How to choose the conversion process in the ammonia process technology program

The effective components of ammonia syngas are hydrogen and nitrogen, of which the ratio of hydrogen to nitrogen is about three. Coal as the raw material for the production of crude gas, all contain CO, CO2, CH4, and sulfide and other impurities, and the content of carbon monoxide is higher, the purpose of the transformation is mainly to transform carbon monoxide in the semi-aqueous gas and water vapor into carbon dioxide and hydrogen, and then through the decarbonization section of carbon dioxide removal, so that the composition of the gas to meet the requirements of ammonia synthesis.

The selection of the conversion process is closely related to the gasification process and the subsequent purification process. As the transformation reaction is exothermic, the lower the reaction temperature, the more favorable for the reaction, the steam required for the reaction is an important part of the production cost, so the selection of the process should be conducive to saving steam, reducing energy consumption, and improving the production capacity of the equipment.
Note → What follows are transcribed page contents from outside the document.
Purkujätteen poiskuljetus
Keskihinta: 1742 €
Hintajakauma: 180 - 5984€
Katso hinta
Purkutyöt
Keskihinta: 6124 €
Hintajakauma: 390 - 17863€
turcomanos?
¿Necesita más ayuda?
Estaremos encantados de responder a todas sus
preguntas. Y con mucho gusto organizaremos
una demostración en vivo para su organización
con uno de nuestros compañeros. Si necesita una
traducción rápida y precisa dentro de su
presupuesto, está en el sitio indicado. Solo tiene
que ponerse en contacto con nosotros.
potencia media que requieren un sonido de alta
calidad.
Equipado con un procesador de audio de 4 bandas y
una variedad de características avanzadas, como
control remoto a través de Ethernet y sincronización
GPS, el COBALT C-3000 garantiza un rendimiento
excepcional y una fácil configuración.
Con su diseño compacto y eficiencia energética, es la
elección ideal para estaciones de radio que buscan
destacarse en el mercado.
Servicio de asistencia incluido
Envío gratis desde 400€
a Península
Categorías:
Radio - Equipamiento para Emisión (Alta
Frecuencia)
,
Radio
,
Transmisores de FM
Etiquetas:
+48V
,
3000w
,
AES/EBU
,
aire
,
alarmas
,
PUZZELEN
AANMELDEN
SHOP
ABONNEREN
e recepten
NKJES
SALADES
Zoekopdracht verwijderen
In order to achieve the purpose of conversion, there are two processes available: non-sulfur-resistant medium-temperature conversion using iron catalysts and sulfur-resistant low-temperature conversion using cobalt and molybdenum catalysts.
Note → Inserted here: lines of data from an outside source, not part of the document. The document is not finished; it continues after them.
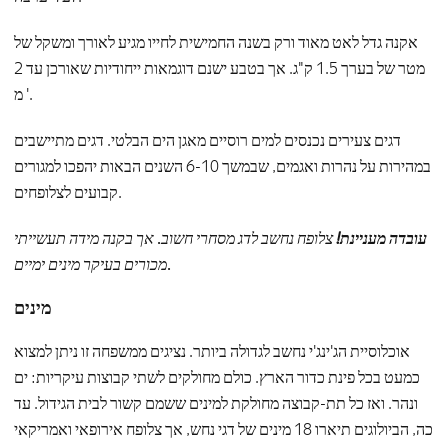
אקנה גדל לאט מאוד ורק בשנה החמישית לחייו מגיע לאורך ומשקל של
מטר של בערך 1.5 ק"ג. אך בטבע ישנם דוגמאות ייחודיות שאורכן עד 2
מ '.
דגים צעירים נכנסים למים רוסיים מאגן הים הבלטי. דגים מתיישבים
במהירות על נהרות ואגמים, שבמשך 6-10 השנים הבאות יהפכו למגורים
קבועים לצלופחים.
עובדה מעניינת!
צלופח נחשב לדג מסחרי חשוב. אך בקנה מידה תעשייתי
מכורים בעיקר מינים ימיים.
מינים
אוכלוסיית הג'ינג'י נחשב לגדולה ביותר. נציגים ממשפחה זו ניתן למצוא
כמעט בכל פינת כדור הארץ. כולם מחולקים לשתי קבוצות עיקריות: ים
ונהר. ואז כל תת-קבוצה מחולקת למינים ששמם קשור לבית הגידול. עד
כה, הביולוגים תיארו 18 מינים של דגי נחש, אך צלופח אירופאי ואמריקאי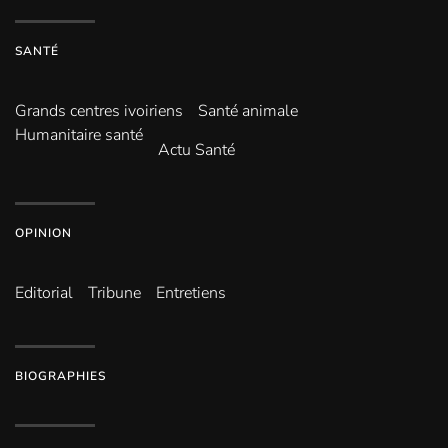
SANTÉ
Grands centres ivoiriens
Santé animale
Humanitaire santé
Actu Santé
OPINION
Editorial
Tribune
Entretiens
BIOGRAPHIES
At present, domestic small and medium-sized ammonia synthesis enterprises mostly adopt the traditional medium-variable and low-variable process, full low-variable process and medium-low-low process. The full low-temperature transformation is a new transformation process developed on the medium-temperature string low-temperature process relative to the medium-temperature transformation. It adopts cobalt-molybdenum sulfur-resistant conversion catalyst with excellent low-temperature activity, and the hot spot temperature of one section of the reaction is reduced by 100~200°C compared with that of medium-temperature conversion, which significantly reduces the steam-to-gas ratio required for the conversion reaction and saves a large amount of steam consumption. At the same time, due to the decline in reaction temperature and conversion rate of the conversion reaction, the gas volume is relatively smaller, lowering the system resistance and reducing the consumption of compression power. This process relaxes the index of primary desulfurization, thus reducing the cost of desulfurization. In addition, the drop in operating temperature also reduces the material requirements for the converter furnace and improves the equipment maintenance conditions. In short, under the same operating conditions and working conditions, its equipment capacity and energy-saving effect are better than that of medium string low and medium low low process.

At present, the domestic ammonia synthesis plant using pressurized gasification process are used in sulfur-resistant low change process. This process can make full use of the temperature of the gasification outlet process gas and the large amount of water vapor contained therein, thus eliminating the need for additional steam, and on the other hand, also reduces the pressure of the steam network of the whole plant. The sulfur-tolerant catalyst has a strong organic sulfur conversion capability, and the high activity of the catalyst reduces catalyst loading.